Exercise directions
Count the lines below holding "APERTURE" and answer with that number only.

Material to process
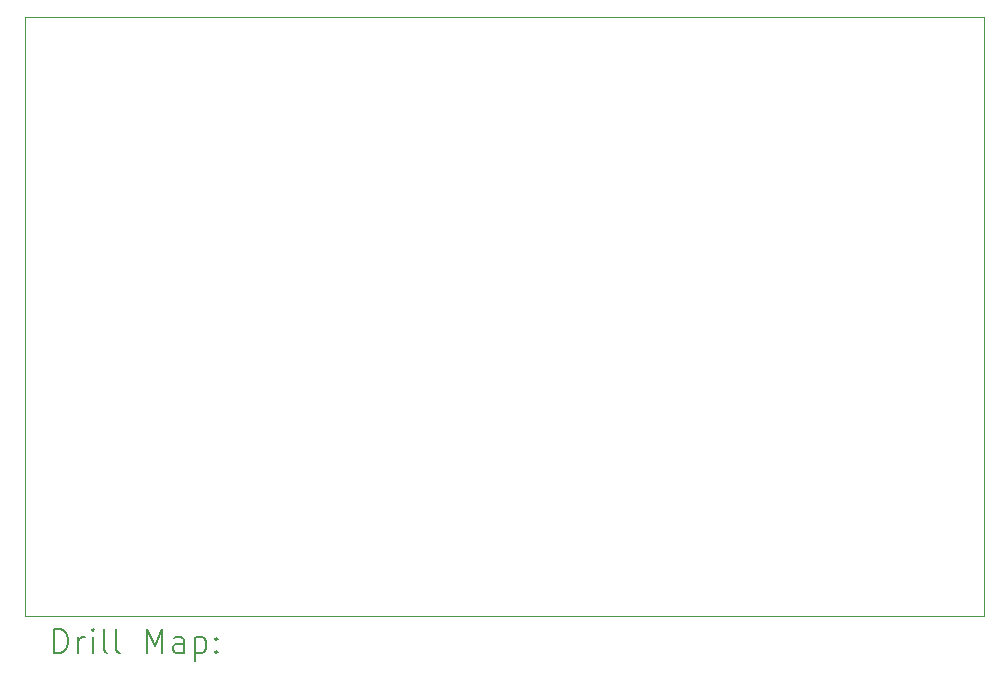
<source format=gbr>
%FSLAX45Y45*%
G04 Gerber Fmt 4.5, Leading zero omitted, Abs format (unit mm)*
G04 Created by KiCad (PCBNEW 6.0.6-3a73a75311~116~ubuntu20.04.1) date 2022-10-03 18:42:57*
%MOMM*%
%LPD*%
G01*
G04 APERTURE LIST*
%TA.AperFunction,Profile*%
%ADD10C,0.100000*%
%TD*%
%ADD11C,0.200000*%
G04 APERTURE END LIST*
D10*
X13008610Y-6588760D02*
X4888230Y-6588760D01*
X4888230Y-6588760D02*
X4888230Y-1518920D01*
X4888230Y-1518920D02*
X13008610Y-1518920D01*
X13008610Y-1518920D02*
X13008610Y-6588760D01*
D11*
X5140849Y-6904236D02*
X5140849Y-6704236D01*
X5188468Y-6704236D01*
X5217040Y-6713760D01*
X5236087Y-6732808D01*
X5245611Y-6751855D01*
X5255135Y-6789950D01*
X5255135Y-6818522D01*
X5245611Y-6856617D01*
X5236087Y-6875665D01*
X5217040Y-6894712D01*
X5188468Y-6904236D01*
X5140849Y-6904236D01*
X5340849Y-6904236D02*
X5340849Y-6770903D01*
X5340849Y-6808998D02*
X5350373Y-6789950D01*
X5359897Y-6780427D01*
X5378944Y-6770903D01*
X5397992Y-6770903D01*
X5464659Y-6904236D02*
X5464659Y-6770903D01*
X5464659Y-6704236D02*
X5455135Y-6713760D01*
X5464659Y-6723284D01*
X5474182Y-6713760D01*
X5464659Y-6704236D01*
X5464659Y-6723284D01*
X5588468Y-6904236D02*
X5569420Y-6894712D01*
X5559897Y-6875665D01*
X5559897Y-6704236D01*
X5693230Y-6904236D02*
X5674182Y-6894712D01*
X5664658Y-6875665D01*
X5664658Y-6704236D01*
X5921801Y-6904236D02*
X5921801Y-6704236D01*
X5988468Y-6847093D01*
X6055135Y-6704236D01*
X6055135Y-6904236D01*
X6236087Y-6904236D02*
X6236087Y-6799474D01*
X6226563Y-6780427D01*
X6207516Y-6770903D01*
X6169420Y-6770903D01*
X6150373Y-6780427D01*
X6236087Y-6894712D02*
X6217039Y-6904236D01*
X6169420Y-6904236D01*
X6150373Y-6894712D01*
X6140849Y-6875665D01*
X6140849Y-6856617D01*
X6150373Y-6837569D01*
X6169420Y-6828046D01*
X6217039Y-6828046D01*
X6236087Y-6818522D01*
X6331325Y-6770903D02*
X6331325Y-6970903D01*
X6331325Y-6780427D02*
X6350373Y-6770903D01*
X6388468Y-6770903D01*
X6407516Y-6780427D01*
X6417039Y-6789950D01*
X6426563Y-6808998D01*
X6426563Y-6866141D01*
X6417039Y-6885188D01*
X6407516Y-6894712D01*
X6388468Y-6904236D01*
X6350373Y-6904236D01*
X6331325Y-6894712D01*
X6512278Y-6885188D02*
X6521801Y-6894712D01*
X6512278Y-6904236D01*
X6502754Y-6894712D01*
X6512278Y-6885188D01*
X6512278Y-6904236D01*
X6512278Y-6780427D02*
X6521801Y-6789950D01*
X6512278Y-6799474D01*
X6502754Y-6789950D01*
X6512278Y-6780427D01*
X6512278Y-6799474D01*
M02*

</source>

Reply to the task
2